A Frente Parlamentar da Agropecuária (FPA) deflagrou uma ofensiva contra o anúncio do Plano Safra 2026/2027, realizado pelo governo federal nesta terça-feira (30). Em nota oficial, a bancada classificou o volume recorde de recursos como uma "narrativa", argumentando que a cifra total mascara uma redução real na disponibilidade de crédito para os produtores brasileiros.

Segundo a FPA, ao expurgar recursos de fundos incorporados à composição do programa, o montante disponível sofreu uma queda de R$ 29,6 bilhões, representando um recuo de 5,73% em relação ao ciclo anterior. A entidade sustenta que o governo utilizou "engenharia financeira" para inflar o valor final, desviando o foco da escassez de recursos em linhas vitais para o funcionamento da safra.

A falácia dos números e a realidade do custeio

O cerne da contestação da FPA reside na queda das linhas de custeio e comercialização, pilares que sustentam o giro financeiro do agronegócio. Os dados da bancada indicam que esses recursos encolheram de R$ 414,7 bilhões para R$ 384,9 bilhões, uma redução de 7,2%. Para o produtor, que enfrenta um cenário de endividamento elevado e custos de produção pressionados, a disponibilidade de capital de giro é a métrica que dita a viabilidade da safra.

Por outro lado, o aumento de 38% nos recursos destinados a investimentos, que saltaram de R$ 101,5 bilhões para R$ 140,2 bilhões, é visto pela bancada como um movimento artificial. A inclusão de R$ 38,5 bilhões provenientes de fundos que, tradicionalmente, não compõem o escopo do crédito rural foi o gatilho para a acusação de manipulação contábil. A estratégia, na visão dos ruralistas, não atende à demanda por crédito efetivo e imediato.

Impactos em infraestrutura e renovação de frota

Além da composição dos recursos, a FPA aponta o desmonte de programas estratégicos. O Moderfrota, essencial para a atualização tecnológica e renovação de máquinas, sofreu um corte de 54%, o que deve frear investimentos em produtividade. Paralelamente, o Programa para Construção e Ampliação de Armazéns (PCA) teve queda de 28%, agravando o crônico déficit de armazenagem que penaliza o escoamento da produção nacional.

A redução de 14,7% nos recursos equalizados — que passaram de R$ 113,8 bilhões para R$ 97 bilhões — também foi destacada como um entrave. Embora a entidade reconheça o esforço governamental para reduzir as taxas de juros, a avaliação é de que essa medida isolada perde eficácia diante da restrição severa de crédito e da fragilidade orçamentária que afeta o setor agropecuário como um todo.

Vulnerabilidade climática e o seguro rural

Um dos pontos de maior preocupação para a bancada é o enfraquecimento do Programa de Subvenção ao Prêmio do Seguro Rural (PSR). Após sucessivos contingenciamentos, o governo projeta uma cobertura de apenas 2,69 milhões de hectares, o patamar mais baixo em uma década. A redução ocorre justamente em um momento de maior exposição ao risco climático, com a confirmação do fenômeno El Niño.

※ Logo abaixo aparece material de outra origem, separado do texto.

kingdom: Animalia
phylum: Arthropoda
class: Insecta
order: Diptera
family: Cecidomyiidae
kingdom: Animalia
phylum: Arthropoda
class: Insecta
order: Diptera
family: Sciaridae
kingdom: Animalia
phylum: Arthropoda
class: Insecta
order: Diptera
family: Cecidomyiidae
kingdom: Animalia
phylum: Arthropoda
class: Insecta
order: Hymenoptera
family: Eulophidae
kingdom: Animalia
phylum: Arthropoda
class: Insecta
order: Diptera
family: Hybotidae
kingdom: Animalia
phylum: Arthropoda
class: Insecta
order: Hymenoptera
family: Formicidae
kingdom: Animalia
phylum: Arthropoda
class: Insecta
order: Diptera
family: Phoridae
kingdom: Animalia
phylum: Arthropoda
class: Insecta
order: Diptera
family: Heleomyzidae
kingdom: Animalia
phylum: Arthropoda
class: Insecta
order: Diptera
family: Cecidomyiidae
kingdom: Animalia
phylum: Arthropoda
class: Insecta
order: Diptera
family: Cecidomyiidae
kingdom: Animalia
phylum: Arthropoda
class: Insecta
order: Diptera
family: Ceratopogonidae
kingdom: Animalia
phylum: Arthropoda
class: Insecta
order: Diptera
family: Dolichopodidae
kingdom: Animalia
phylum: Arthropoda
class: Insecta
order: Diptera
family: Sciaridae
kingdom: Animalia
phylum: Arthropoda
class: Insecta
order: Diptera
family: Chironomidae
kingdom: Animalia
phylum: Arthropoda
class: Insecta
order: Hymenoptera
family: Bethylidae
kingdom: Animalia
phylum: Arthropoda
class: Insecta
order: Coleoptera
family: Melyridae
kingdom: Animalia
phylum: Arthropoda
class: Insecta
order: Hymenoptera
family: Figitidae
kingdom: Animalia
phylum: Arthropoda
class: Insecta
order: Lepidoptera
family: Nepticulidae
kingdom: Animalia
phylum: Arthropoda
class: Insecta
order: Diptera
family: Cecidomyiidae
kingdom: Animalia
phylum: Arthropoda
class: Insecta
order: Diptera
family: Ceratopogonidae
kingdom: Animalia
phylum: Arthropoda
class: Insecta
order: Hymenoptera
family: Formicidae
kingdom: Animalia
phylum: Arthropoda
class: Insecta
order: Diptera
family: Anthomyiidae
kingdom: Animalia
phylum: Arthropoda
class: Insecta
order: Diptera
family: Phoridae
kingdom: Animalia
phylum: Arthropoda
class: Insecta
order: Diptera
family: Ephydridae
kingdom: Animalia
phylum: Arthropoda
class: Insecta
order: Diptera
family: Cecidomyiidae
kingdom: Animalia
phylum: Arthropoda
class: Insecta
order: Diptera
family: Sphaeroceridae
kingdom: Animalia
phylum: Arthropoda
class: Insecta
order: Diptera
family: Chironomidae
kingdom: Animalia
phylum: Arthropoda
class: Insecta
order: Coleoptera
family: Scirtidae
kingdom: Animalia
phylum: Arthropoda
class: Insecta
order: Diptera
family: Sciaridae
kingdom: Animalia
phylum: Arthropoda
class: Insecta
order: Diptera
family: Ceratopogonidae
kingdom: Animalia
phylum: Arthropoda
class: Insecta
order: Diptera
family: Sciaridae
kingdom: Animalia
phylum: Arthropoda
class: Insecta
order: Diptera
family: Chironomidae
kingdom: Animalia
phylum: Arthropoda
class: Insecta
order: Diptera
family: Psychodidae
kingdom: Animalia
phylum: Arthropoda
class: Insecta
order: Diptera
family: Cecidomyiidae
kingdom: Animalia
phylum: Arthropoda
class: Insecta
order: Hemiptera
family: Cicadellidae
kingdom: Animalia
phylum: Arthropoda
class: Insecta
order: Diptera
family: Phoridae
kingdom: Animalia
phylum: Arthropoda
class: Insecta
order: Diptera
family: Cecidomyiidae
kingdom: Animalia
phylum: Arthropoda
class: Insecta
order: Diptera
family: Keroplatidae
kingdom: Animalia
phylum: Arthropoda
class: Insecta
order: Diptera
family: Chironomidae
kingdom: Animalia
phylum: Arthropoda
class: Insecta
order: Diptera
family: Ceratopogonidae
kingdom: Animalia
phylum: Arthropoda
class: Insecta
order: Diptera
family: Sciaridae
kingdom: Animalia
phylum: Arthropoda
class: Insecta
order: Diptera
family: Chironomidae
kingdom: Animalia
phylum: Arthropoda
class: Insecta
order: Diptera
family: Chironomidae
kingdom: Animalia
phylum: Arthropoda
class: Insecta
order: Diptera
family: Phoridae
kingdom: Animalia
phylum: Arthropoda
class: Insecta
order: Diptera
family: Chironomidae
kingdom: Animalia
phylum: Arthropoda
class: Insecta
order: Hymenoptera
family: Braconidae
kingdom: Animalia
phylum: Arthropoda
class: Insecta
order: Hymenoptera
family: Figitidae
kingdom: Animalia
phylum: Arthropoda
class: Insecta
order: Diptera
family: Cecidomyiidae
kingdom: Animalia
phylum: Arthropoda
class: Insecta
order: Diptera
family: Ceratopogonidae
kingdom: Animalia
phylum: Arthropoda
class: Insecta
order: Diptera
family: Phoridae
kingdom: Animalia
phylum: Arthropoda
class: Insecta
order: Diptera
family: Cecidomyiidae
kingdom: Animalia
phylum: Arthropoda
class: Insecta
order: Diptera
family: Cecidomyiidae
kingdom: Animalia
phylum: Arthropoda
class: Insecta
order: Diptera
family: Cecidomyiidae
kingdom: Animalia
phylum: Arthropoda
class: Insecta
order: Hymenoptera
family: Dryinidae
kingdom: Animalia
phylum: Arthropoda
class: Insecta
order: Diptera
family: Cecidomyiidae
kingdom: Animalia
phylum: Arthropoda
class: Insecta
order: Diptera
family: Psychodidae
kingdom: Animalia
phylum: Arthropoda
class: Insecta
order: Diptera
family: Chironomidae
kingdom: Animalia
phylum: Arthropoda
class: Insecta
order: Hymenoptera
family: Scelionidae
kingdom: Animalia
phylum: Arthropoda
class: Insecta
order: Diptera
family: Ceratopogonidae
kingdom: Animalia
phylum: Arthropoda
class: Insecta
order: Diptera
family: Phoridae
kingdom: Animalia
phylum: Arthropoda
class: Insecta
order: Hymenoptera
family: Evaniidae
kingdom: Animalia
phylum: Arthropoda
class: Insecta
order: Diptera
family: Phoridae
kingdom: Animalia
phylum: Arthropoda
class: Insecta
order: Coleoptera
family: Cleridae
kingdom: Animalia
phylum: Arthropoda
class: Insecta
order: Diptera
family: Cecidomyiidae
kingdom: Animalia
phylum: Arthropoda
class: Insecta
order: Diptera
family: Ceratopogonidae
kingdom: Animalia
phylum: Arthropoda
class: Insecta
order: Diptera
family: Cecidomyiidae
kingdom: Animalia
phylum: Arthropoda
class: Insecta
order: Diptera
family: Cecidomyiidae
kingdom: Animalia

Para a FPA, a falta de uma política robusta de seguro rural deixa o produtor desamparado diante de quebras de safra. A ausência do presidente Luiz Inácio Lula da Silva no lançamento do Plano Safra voltado à agricultura empresarial foi lida como um sinal político de tentativa de divisão do setor, acirrando as tensões entre o Executivo e os representantes da bancada no Congresso.

O futuro das negociações no Congresso

O embate deve migrar agora para o Legislativo. A bancada ruralista sinalizou que manterá a pressão pela aprovação do Projeto de Lei 5.122/2023, focado na renegociação de dívidas rurais, e do Projeto de Lei 2.951/2024, que propõe uma reformulação do Seguro Rural. A capacidade de articulação da FPA será testada na tentativa de contornar as restrições orçamentárias impostas pelo governo.

O cenário permanece incerto quanto à disposição do governo em ajustar as diretrizes do Plano Safra. A resistência dos produtores, somada à necessidade de crédito, coloca o setor em uma posição de vigilância. Resta saber se o Executivo buscará um diálogo para recompor as linhas de custeio ou se a disputa em torno da "engenharia financeira" se tornará o padrão de relacionamento entre o campo e a Esplanada dos Ministérios.